Critically, the MRTA also requires non-equity applicants to produce a social and economic equity plan. The Office of Cannabis Management has gone to great lengths to achieve equity in the marketplace; however, for various reasons, this critical provision of the MRTA is not being enforced.
We suggest a different approach. Instead of requiring non-equity licensees to develop and conform to a plan, the most direct way the industry can support equity licensees is through direct financial support. We are proposing, and urge you to support, legislation that would enact an assessment on gross receipts on non-equity licensees. Such assessment would fulfill the MRTA’s requirement of a social and economic equity plan and provide real, and continuing support for equity applicants.
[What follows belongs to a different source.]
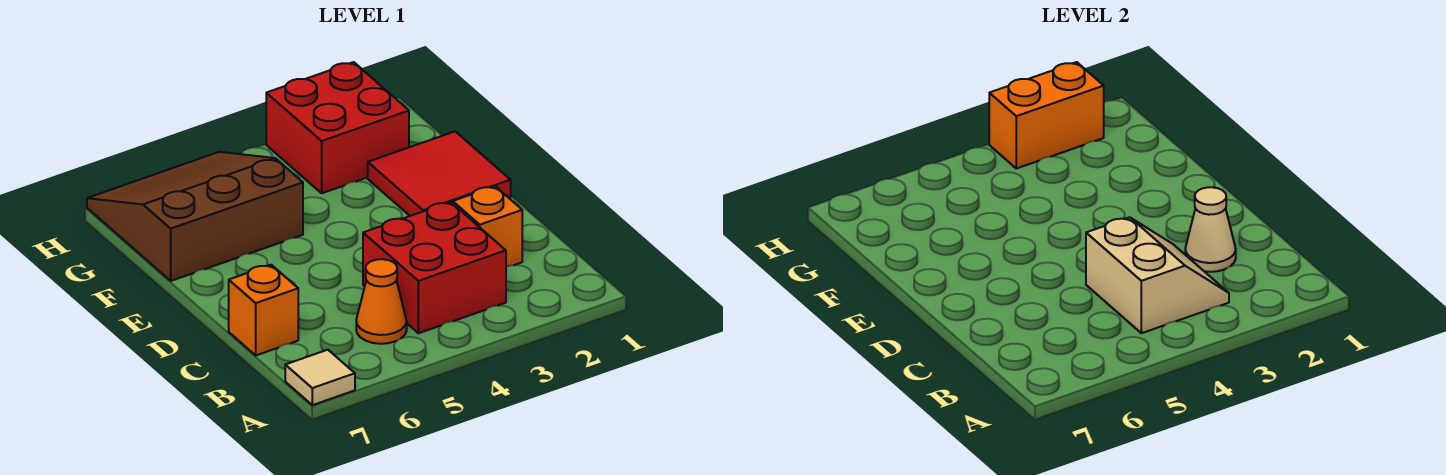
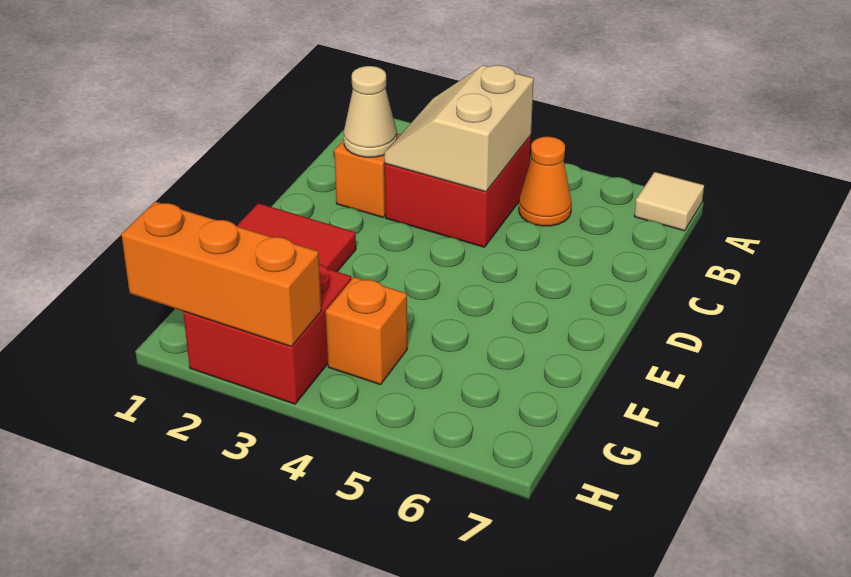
orange 1x1 brick [229,265,298,355] -> orange 1x1 brick moved to [326,277,407,385]
brown 3x3 slope [87,152,303,281] -> none
orange 1x2 brick [989,62,1104,168] -> orange 1x3 brick [121,202,321,347]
Direct financial support is the most straightforward way to ensure that, as our market grows, resources remain available to disadvantaged populations. It incentivizes non-equity applicants to partner with disadvantaged populations. It provides tangible support to the programmatic goals and objectives of the MRTA and the Office of Cannabis Management. And importantly, it places funding at the heart of the equity promises made by the MRTA.
We hope that you can support this important legislation.
Musa Zwana
BCIA Inc., Chair
SEE PROPOSED AMENDEMENT LANGUAGE BELOW.
The tax law is amended by adding a new section 496-d, to read as follows:
§ 496-d. Equity assessment. Licensees under section seventy-two of the cannabis law that do not qualify as social or economic equity licensees under section eighty-seven of the cannabis law, shall be subject to an annual assessment of one-half of one percent. Such assessment shall be levied on the gross annual revenue of the licensee reported on the licensee’s annual tax form. Such assessment collected by the department of taxation and finance shall be transferred into the cannabis revenue fund established by section ninety-nine-ii of the state finance law and shall be used to promote initiatives that encourage licensure or provide financial assistance, including but not limited to, grants or awards, to individuals and businesses that qualify as social or economic equity licensees under section eighty-seven of the cannabis law. Assessments under this section shall satisfy the requirements of section sixty-four of the cannabis law.
§ 2. This act shall take effect immediately.